§ **What you will do**:
Begin at the first line below and copy each line exactly, ending with the line where "PIX UNICA FOLOSINTA ALBASTRU ROUND STIC BIC" appears.
Stored data section start
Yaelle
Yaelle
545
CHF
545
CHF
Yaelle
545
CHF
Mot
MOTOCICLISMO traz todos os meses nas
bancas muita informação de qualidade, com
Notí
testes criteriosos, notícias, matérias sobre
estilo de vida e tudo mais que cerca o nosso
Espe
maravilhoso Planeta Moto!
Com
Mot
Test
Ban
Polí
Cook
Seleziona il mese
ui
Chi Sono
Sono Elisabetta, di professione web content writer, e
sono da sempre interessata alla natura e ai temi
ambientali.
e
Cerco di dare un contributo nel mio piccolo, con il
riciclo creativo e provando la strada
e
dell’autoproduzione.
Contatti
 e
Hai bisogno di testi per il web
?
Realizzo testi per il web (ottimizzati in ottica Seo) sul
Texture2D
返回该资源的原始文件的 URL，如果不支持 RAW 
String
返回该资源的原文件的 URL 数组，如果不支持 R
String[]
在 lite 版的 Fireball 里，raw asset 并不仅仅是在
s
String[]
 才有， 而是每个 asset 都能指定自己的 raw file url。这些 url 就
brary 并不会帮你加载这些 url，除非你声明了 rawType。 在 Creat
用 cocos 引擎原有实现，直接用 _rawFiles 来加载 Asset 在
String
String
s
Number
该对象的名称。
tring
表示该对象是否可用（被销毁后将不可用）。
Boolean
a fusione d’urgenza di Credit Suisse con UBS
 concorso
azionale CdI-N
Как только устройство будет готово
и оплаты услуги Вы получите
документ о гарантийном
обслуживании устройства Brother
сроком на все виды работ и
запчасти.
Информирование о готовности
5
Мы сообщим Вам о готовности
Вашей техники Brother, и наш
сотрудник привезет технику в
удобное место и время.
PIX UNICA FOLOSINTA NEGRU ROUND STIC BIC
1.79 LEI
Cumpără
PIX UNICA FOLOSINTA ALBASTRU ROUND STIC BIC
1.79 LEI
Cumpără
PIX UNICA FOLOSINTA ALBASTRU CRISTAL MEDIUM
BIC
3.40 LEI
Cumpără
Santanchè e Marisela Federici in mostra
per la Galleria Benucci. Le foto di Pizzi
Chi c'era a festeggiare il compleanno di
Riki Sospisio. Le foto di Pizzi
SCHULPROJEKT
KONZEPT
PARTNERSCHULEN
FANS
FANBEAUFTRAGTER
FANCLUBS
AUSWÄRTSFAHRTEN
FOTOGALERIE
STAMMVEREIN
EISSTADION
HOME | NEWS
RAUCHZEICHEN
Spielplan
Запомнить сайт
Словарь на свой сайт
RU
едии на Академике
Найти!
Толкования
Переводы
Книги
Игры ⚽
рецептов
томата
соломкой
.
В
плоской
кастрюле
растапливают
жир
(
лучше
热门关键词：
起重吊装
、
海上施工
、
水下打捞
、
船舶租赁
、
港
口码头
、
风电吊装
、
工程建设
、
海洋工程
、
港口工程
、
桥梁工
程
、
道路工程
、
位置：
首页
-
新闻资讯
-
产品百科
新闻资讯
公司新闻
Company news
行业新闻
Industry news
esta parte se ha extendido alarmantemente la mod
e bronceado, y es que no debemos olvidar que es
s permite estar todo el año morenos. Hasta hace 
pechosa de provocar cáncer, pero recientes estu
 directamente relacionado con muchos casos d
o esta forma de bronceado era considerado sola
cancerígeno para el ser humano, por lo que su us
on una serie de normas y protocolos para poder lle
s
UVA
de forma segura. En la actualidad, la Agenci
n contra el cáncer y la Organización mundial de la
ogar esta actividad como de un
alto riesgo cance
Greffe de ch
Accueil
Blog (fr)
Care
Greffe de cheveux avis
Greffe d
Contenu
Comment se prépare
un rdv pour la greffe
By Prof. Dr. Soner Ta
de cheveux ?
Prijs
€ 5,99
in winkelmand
Stored data section end
§ **Output for this task**:
Yaelle
Yaelle
545
CHF
545
CHF
Yaelle
545
CHF
Mot
MOTOCICLISMO traz todos os meses nas
bancas muita informação de qualidade, com
Notí
testes criteriosos, notícias, matérias sobre
estilo de vida e tudo mais que cerca o nosso
Espe
maravilhoso Planeta Moto!
Com
Mot
Test
Ban
Polí
Cook
Seleziona il mese
ui
Chi Sono
Sono Elisabetta, di professione web content writer, e
sono da sempre interessata alla natura e ai temi
ambientali.
e
Cerco di dare un contributo nel mio piccolo, con il
riciclo creativo e provando la strada
e
dell’autoproduzione.
Contatti
 e
Hai bisogno di testi per il web
?
Realizzo testi per il web (ottimizzati in ottica Seo) sul
Texture2D
返回该资源的原始文件的 URL，如果不支持 RAW 
String
返回该资源的原文件的 URL 数组，如果不支持 R
String[]
在 lite 版的 Fireball 里，raw asset 并不仅仅是在
s
String[]
 才有， 而是每个 asset 都能指定自己的 raw file url。这些 url 就
brary 并不会帮你加载这些 url，除非你声明了 rawType。 在 Creat
用 cocos 引擎原有实现，直接用 _rawFiles 来加载 Asset 在
String
String
s
Number
该对象的名称。
tring
表示该对象是否可用（被销毁后将不可用）。
Boolean
a fusione d’urgenza di Credit Suisse con UBS
 concorso
azionale CdI-N
Как только устройство будет готово
и оплаты услуги Вы получите
документ о гарантийном
обслуживании устройства Brother
сроком на все виды работ и
запчасти.
Информирование о готовности
5
Мы сообщим Вам о готовности
Вашей техники Brother, и наш
сотрудник привезет технику в
удобное место и время.
PIX UNICA FOLOSINTA NEGRU ROUND STIC BIC
1.79 LEI
Cumpără
PIX UNICA FOLOSINTA ALBASTRU ROUND STIC BIC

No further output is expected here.